Called Target Zero, the project is a key part of the steel sector’s support for the government objective of reducing carbon emissions to zero in the construction of such buildings by 2019. Designers who have an interest in achieving the best sustainable performance will take note.

The three-year project will examine these building types with a view to generating fully costed demonstrations of how to achieve the three highest BREEAM ratings and meet the anticipated changes to Part L of the Building Regulations. The first report, due in summer, is certain to spark rather more than a flurry of interest. It shows how schools can be designed with steel frames to generate annual savings that could add up to £165M a year off the national schools heating bill. As well as contributing to an improved environment, that is a sum that could be better spent on bringing modern schools – which have been proven to substantially benefit children’s educational prospects – on-stream years earlier.

Reports on the other sectors will then be released at three monthly intervals, so soon there will be no excuse of ignorance for failing to take full advantage of the sustainability benefits that steel is delivering daily to projects of all types and sizes.

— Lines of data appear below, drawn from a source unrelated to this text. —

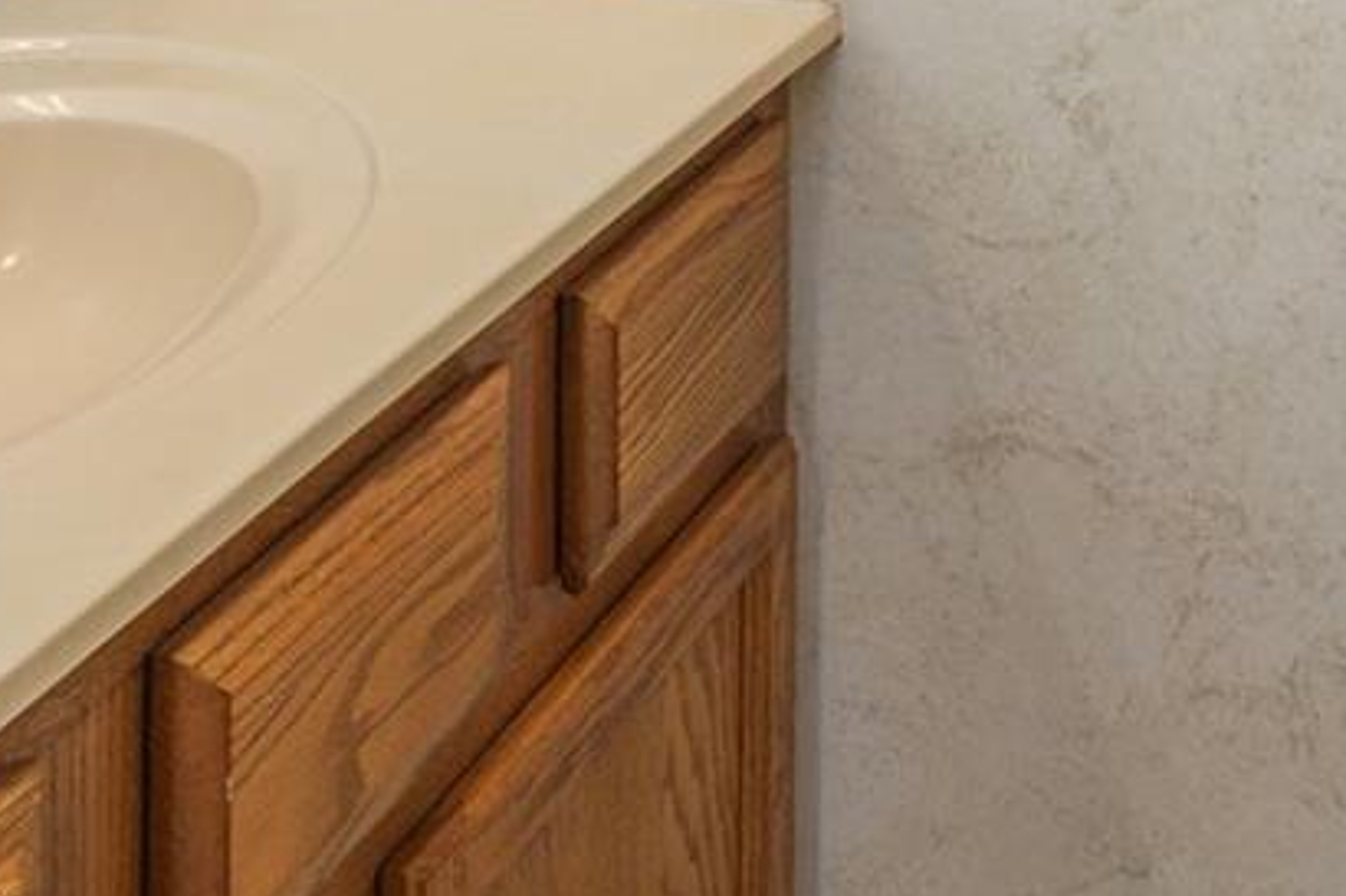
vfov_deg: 15.8
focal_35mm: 70
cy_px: -842
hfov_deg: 28.7
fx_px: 2616
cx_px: 900
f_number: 8
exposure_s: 1/200
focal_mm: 14
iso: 320
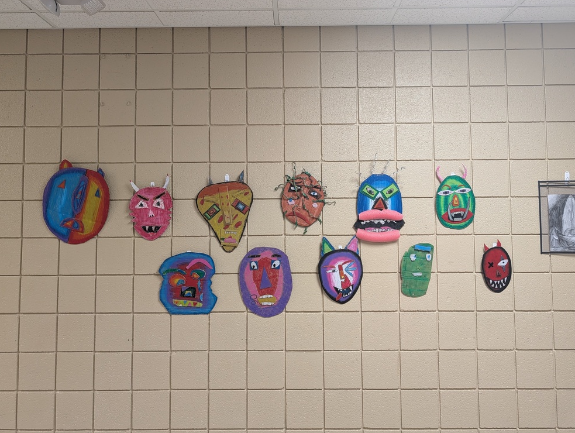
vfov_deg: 55.0
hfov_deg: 69.3
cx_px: 289
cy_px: 208
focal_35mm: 25
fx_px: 416
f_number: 1.68
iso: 136
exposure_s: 1/40
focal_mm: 6.9
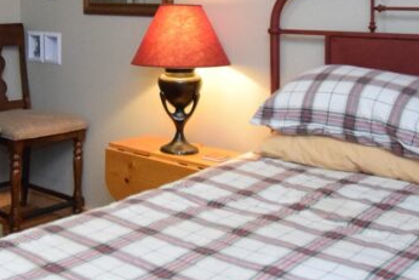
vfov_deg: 25.2
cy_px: 25
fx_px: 605
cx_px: 101
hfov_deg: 37.2
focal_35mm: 52
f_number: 4.5
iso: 3200
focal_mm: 10
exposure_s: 1/60
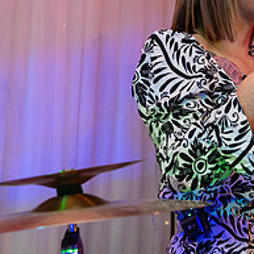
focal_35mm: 128
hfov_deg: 13.4
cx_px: 275
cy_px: 74
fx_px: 1063
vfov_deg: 13.6
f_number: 3.5
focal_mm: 50
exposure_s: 1/160
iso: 1250
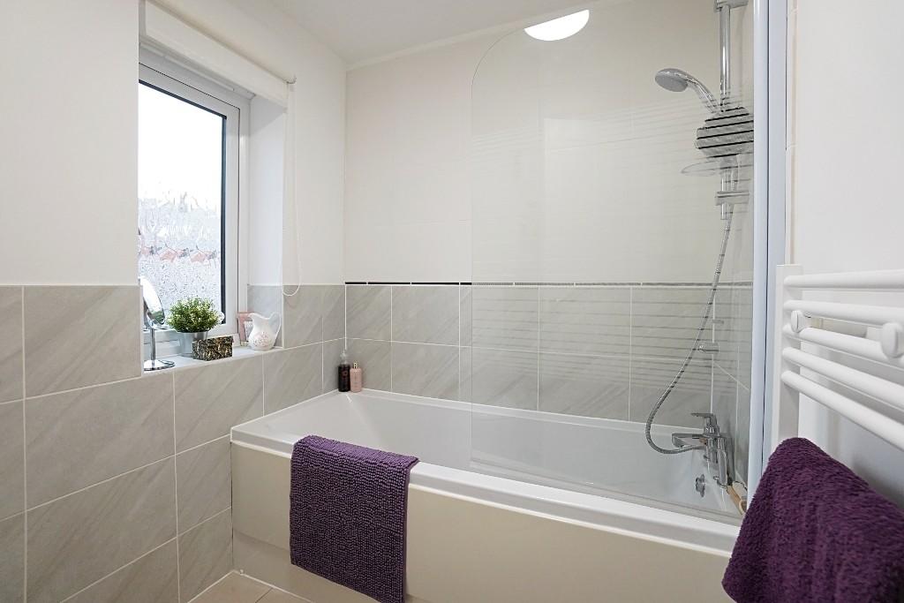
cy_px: 302
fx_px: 377
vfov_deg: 77.3
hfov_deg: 100.4
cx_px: 452
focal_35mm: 15
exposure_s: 1/160
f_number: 4.5
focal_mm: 10
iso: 2500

Corus has also invested in developing a new methodology for calculating the embodied energy for steel sections that takes account of the fact that steel is multicycled – which means that it can be recycled over and over without any loss of its original qualities.  Figures for the amount of CO2 per tonne of steel have been calculated for sections and plate.
The outcome will be a new reservoir of knowledge made available by the steel sector to designers that will help them improve operational energy consumption and reduce the embodied energy of structures. When sustainability is the target, the ammunition is steel.